I finished the draft of my article and sent it out. Then I sat down with my computer and the internets and figured out who to vote for on all the obscure judge and water commissioner races. Then I went and voted in the primary. I got back at about 4:00 PM, thinking that I'd accomplished the things I needed to accomplish today and wondering why I felt like there was something that I'd forgotten to do. And then I realized what it was. I had forgotten to eat. It was 4:00 PM, and I'd consumed nothing all day except coffee and Jolly Ranchers. Oops!

I am seriously, seriously exhausted. I need to sleep for about twelve hours, and then I need to go to the grocery store, do some laundry, and possibly read some stupid magazines. I'm going to try to finish the back of my Central Park Hoodie tonight, but I think my brain might not be up to figuring out the short row shoulders.

Sunday, February 3, 2008

Pictures! Get your fresh, piping hot pictures!


I took a picture of the back of my Central Park Hoodie. It's not a very good picture, but it is picture-y.

I'm a little concerned about how loose the fabric is. I put the back of the sweater on top of a white towel for better contrast when I took the picture, and you can see bits of the towel through the holes in the fabric. I think that when I'm done with the Central Park Hoodie, I may have to break down and work on knitting a little tighter.

Friday, February 1, 2008

Brief geeky interlude

I've been watching The Wire on DVD. I'm currently about two thirds of the way through season 2. And while I really like The Wire, I have been repeatedly, inexplicably irritated by one tiny aspect of the show. I don't buy Jimmy McNulty's taste in music. Jimmy McNulty, for non-Wire fans, is probably the closest thing the show has to a main character: he's a screwed up, arrogant jerk of a cop who happens to be very, very good at solving cases and kind of horrible at every other aspect of his life. Every time we see Jimmy McNulty out on a bender, which is fairly often, he's listening to early '60s Motown hits on his car radio. Now, I feel like I have a pretty good handle on Jimmy McNulty. He's supposed to be about my age, and he's supposed to be from the next city over from the city where I grew up. Had Jimmy McNulty been a real person, we probably would have bumped into each other at that Beastie Boys/ L7/ House of Pain concert that my friends and I schlepped up to Baltimore to see in 1992. And it bugged me to no end that we constantly saw him driving around listening to the oldies station. I don't believe that Jimmy McNulty would listen to oldies. What I do believe is that David Simon, the series' creator, listens to that music, and he identifies with the Jimmy McNulty character. Given his obsession with getting the minute details of his characters' lives right, it irked me that one of the show's main characters listened to music that in real life would be more appropriate for his parents.

I was thinking about this tonight, ranting about it in my head, as I was about to watch my nightly episode of The Wire. And then I turned it on, and in the first scene, Jimmy McNulty goes out and gets wasted, gets in his car, turns on the radio, and it's playing...

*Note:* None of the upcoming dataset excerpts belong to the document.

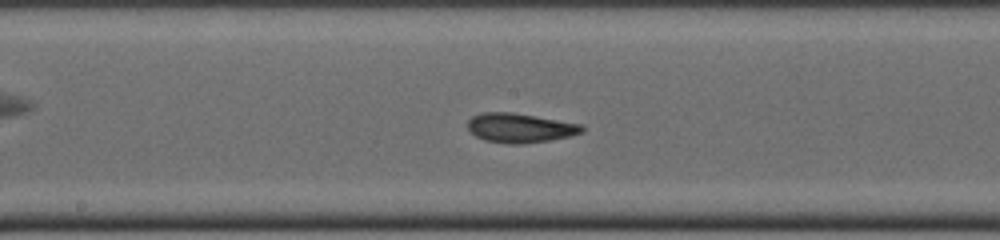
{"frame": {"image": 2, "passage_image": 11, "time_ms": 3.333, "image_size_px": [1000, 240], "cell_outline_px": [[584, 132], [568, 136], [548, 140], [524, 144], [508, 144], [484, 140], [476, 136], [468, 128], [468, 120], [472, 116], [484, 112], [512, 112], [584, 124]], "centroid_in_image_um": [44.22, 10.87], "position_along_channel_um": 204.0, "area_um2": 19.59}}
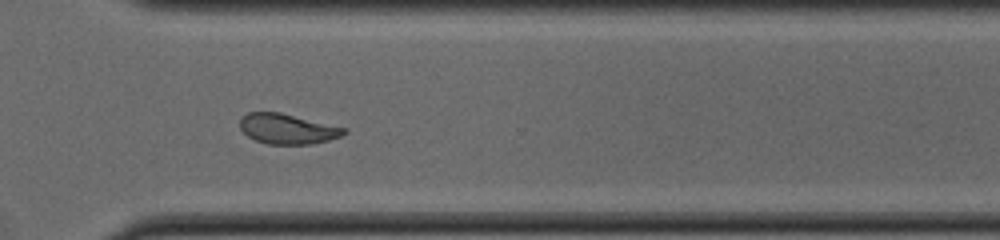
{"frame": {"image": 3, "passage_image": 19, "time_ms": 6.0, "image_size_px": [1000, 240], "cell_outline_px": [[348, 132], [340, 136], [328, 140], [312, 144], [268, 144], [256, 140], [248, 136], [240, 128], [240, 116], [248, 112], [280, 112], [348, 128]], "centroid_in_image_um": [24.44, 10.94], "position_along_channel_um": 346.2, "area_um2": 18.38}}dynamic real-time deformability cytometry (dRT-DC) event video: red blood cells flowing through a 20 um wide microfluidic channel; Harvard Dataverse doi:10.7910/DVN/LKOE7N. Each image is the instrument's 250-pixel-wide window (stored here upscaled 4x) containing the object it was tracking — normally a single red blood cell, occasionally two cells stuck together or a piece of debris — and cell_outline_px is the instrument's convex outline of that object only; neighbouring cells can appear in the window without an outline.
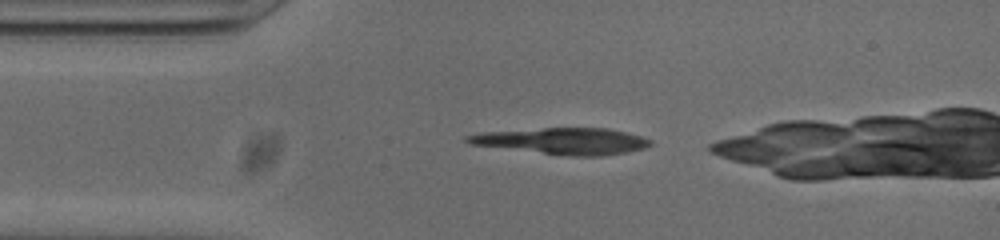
{"species": "common noctule bat (a hibernating species)", "species_latin": "Nyctalus noctula", "temperature_condition": "cold", "stored_images_in_passage": 34, "camera_frame_rate_fps": 3000, "um_per_image_px": 0.085, "animal": {"sex": "male", "body_mass_g": 20.0, "forearm_length_mm": 53.3}, "frame": {"image": 1, "passage_image": 3, "time_ms": 0.667, "image_size_px": [1000, 240], "cell_outline_px": [[652, 144], [644, 148], [628, 152], [604, 156], [572, 156], [468, 144], [464, 140], [464, 136], [484, 132], [544, 128], [608, 128], [640, 136], [652, 140]], "centroid_in_image_um": [47.84, 11.99], "position_along_channel_um": 37.2, "area_um2": 27.98}}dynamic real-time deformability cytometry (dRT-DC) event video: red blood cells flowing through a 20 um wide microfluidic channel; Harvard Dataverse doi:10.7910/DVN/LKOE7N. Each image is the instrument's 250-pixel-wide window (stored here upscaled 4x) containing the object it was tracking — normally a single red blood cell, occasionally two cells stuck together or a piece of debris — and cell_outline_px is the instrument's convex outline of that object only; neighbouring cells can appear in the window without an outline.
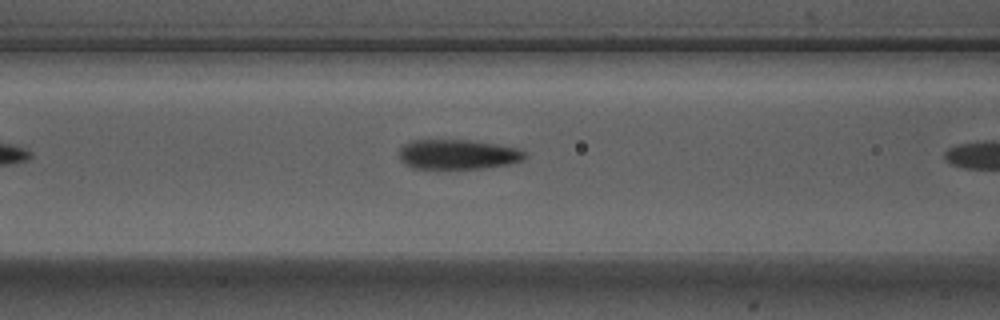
{"species": "Egyptian fruit bat (a non-hibernating species)", "species_latin": "Rousettus aegyptiacus", "temperature_condition": "warm", "stored_images_in_passage": 6, "camera_frame_rate_fps": 3000, "um_per_image_px": 0.085, "animal": {"sex": "male"}, "frame": {"image": 1, "passage_image": 5, "time_ms": 1.333, "image_size_px": [1000, 320], "cell_outline_px": [[528, 156], [524, 160], [508, 164], [480, 168], [412, 168], [400, 160], [400, 148], [404, 144], [412, 140], [468, 140], [516, 148], [524, 152]], "centroid_in_image_um": [38.89, 13.12], "position_along_channel_um": 127.7, "area_um2": 21.5}}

"Transmetropolitan" by the Pogues. Which, I have to say, is exactly what Jimmy McNulty would be listening to while he was driving around drunk off his ass. Someone clearly noticed the Jimmy McNulty music problem and fixed it.

And then when the episode ended, I checked the credits and realized that this is the first episode of The Wire that was written by George Pelecanos. I actually happen to kind of hate George Pelecanos's books, for a lot of reasons that are too complicated to go into. He's definitely one of the best writers about contemporary D.C., which is a sad, sad commentary about the state of writing on D.C. But you've got to hand it to him: he has an impeccable sense of his characters' musical taste. And some googling reveals that he was, in fact, responsible for fixing the McNulty soundtrack:

As story editor for the popular HBO crime drama The Wire, set up the road in Baltimore, he’s wielded a minor musical influence: in a scene last season Detective Jimmy McNulty, on a bender, seeks his own soundtrack. “When he’s drunk, he throws the Pogues in the tape deck?” Pelecanos recalls. “That was me.”


To which I can only say: thank you, George Pelecanos. You have removed one of the small irritations in my television viewing life.